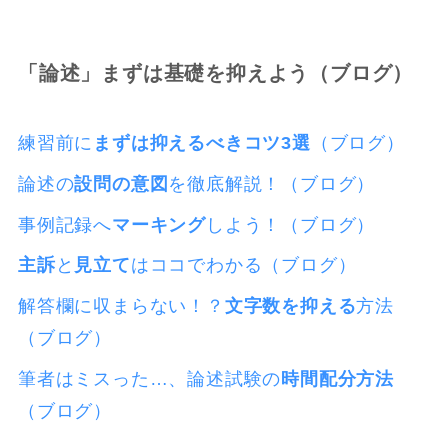
「論述」まずは基礎を抑えよう（ブログ）
練習前に
まずは抑えるべきコツ3選
（ブログ）
論述の
設問の意図
を徹底解説！（ブログ）
事例記録へ
マーキング
しよう！（ブログ）
主訴
と
見立て
はココでわかる（ブログ）
解答欄に収まらない！？
文字数を抑える
方法
（ブログ）
筆者はミスった…、論述試験の
時間配分方法
（ブログ）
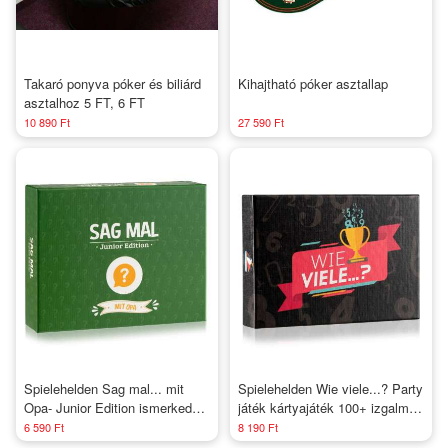
Takaró ponyva póker és biliárd
Kihajtható póker asztallap
asztalhoz 5 FT, 6 FT
10 890 Ft
27 590 Ft
Spielehelden Sag mal... mit
Spielehelden Wie viele...? Party
Opa- Junior Edition ismerkedős
játék kártyajáték 100+ izgalmas
játék 100+ kérdés Játékosok
kihívás
6 590 Ft
8 190 Ft
száma: 2+ Életkor: 8 éves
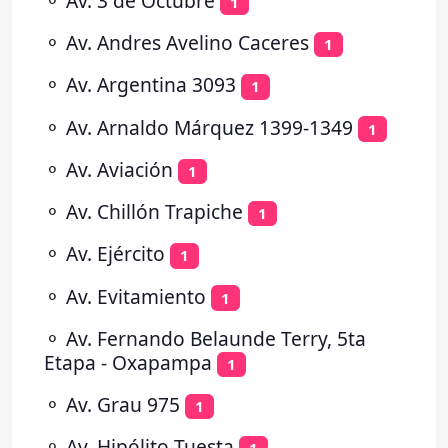
⚬
Av. 3 de Octubre
1
⚬
Av. Andres Avelino Caceres
1
⚬
Av. Argentina 3093
1
⚬
Av. Arnaldo Márquez 1399-1349
1
⚬
Av. Aviación
1
⚬
Av. Chillón Trapiche
1
⚬
Av. Ejército
1
⚬
Av. Evitamiento
1
⚬
Av. Fernando Belaunde Terry, 5ta
Etapa - Oxapampa
1
⚬
Av. Grau 975
1
⚬
Av. Hipólito Tuesta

# # # # # # #

§ Exercise details
When a line in the listing above holds the word "póker", copy it.

§ Solution to this problem
Takaró ponyva póker és biliárd
Kihajtható póker asztallap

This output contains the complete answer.